In [1]:
import nltk
from bs4 import BeautifulSoup
from nltk.tokenize import sent_tokenize
import requests
import pandas as pd
from pathlib import Path
import os

nltk.download("punkt")

[nltk_data] Downloading package punkt to
[nltk_data]     C:\Users\User\AppData\Roaming\nltk_data...
[nltk_data]   Package punkt is already up-to-date!


True

In [2]:
# ✅ Fast Dataset Mention Extraction (Regex + Keywords + Small SpaCy)

import os
import re
import pandas as pd
import spacy
from bs4 import BeautifulSoup
from nltk.tokenize import sent_tokenize

# --- Paths ---
XML_DIR = r"make-data-count-finding-data-references\train\train_XML\XML"

# --- Load smaller NLP model ---

nlp_scispacy = spacy.load("en_core_sci_sm")

# --- Regex patterns for dataset IDs ---
DATASET_PATTERNS = [
    r'10\.\d{4,9}/[-._;()/:a-z0-9]+',       # DOIs
    r'doi:10\.\d{4,9}/[-._;()/:a-z0-9]+',
    r'gse\d{4,6}', r'srp\d+', r'empiar-?\d+', r'ens[a-z]{0,5}\d+',
    r'nm_\d+', r'bx\d+', r'cp\d+', r'sth\d+', r'f\d+[a-z]+\d*',
    r'rs\d+', r'hgnc:\d+', r'cab\d+', r'hpa\d+', r'[a-z]\d{5}',
    r'epi_isl_\d+', r'k\d+', r'cvcl_\d+', r'e-prot-\d+',
    r'pxd\d+', r'prjna\d+', r'srx\d+', r'ku\d+', r'e-geod-\d+',
    r'\d{1}[a-z0-9]{3}', r'\d+\.\d+\.\d+\.\d+', r'model\d+', r'err\d+', r'srr\d+'
]
regex_combined = re.compile("|".join(DATASET_PATTERNS), re.IGNORECASE)

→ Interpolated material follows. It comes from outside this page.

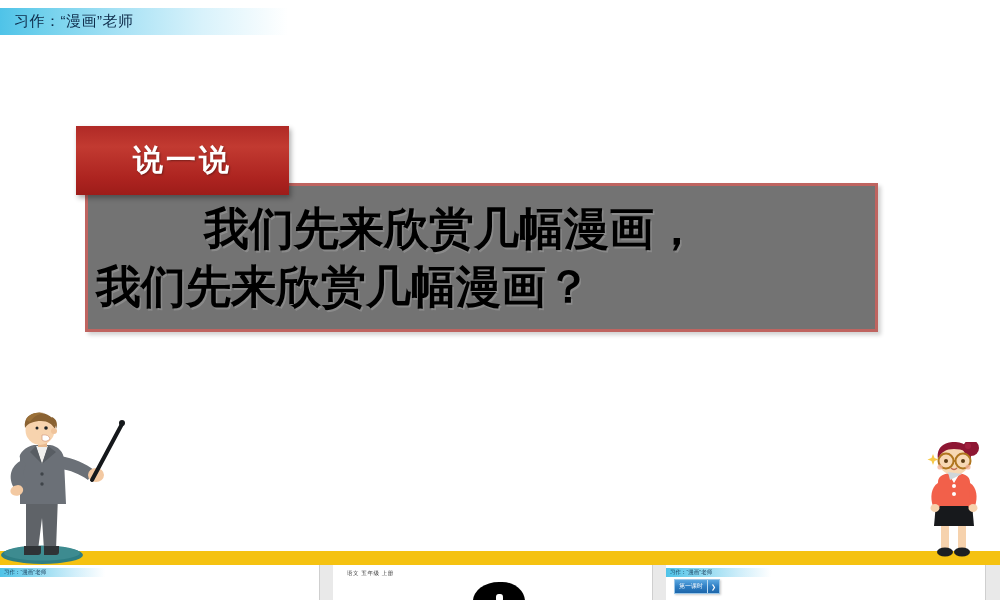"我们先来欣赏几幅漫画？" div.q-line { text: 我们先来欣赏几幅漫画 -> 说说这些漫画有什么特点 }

# --- Keywords for dataset mentions ---
DATASET_KEYWORDS = [
    "data available", "dataset", "accession number", "repository",
    "dryad", "pdb", "geo", "arrayexpress", "figshare", "ebi",
    "sequence read archive", "chembl", "mgnify"
]

def is_dataset_like(sentence):
    """
    Check if a sentence is likely dataset-related.
    """
    if regex_combined.search(sentence.lower()):
        return True
    for kw in DATASET_KEYWORDS:
        if kw in sentence.lower():
            return True
    return False

# --- Extract sentences and identifiers from XML ---
def extract_sentences_from_xml(xml_path):
    with open(xml_path, "r", encoding="utf-8") as f:
        soup = BeautifulSoup(f, "lxml-xml")

    text_blocks = [tag.get_text(separator=" ", strip=True) 
                   for tag in soup.find_all(["p", "sec", "title", "abstract", "ref", "supplementary-material"])]
    sentences = [sent for block in text_blocks for sent in sent_tokenize(block)]

    # Add all <idno> tags (DOI, PDB, dataset IDs, etc.) as pseudo-sentences
    idno_tags = soup.find_all("idno")
    for tag in idno_tags:
        id_type = tag.get("type", "unknown").upper()
        value = tag.get_text(strip=True)
        if value:
            sentences.append(f"Referenced dataset {id_type}: {value}")

    return sentences

# --- Process all XML files ---
all_results = []
xml_files = [os.path.join(XML_DIR, f) for f in os.listdir(XML_DIR) if f.endswith(".xml")]

for xml_file in xml_files:
    article_id = os.path.basename(xml_file).replace(".xml", "")
    sentences = extract_sentences_from_xml(xml_file)

    for sent in sentences:
        dataset_flag = is_dataset_like(sent)
        all_results.append({
            "article_id": article_id,
            "sentence": sent,
            "is_dataset_like": int(dataset_flag)
        })

# --- Save output ---
df_results = pd.DataFrame(all_results)
df_results.to_csv("fast_dataset_sentences.csv", index=False)
print(f"✅ Extracted {len(df_results)} sentences, {df_results['is_dataset_like'].sum()} marked as dataset-related.")


  deserializers["tokenizer"] = lambda p: self.tokenizer.from_disk(  # type: ignore[union-attr]


✅ Extracted 277750 sentences, 62009 marked as dataset-related.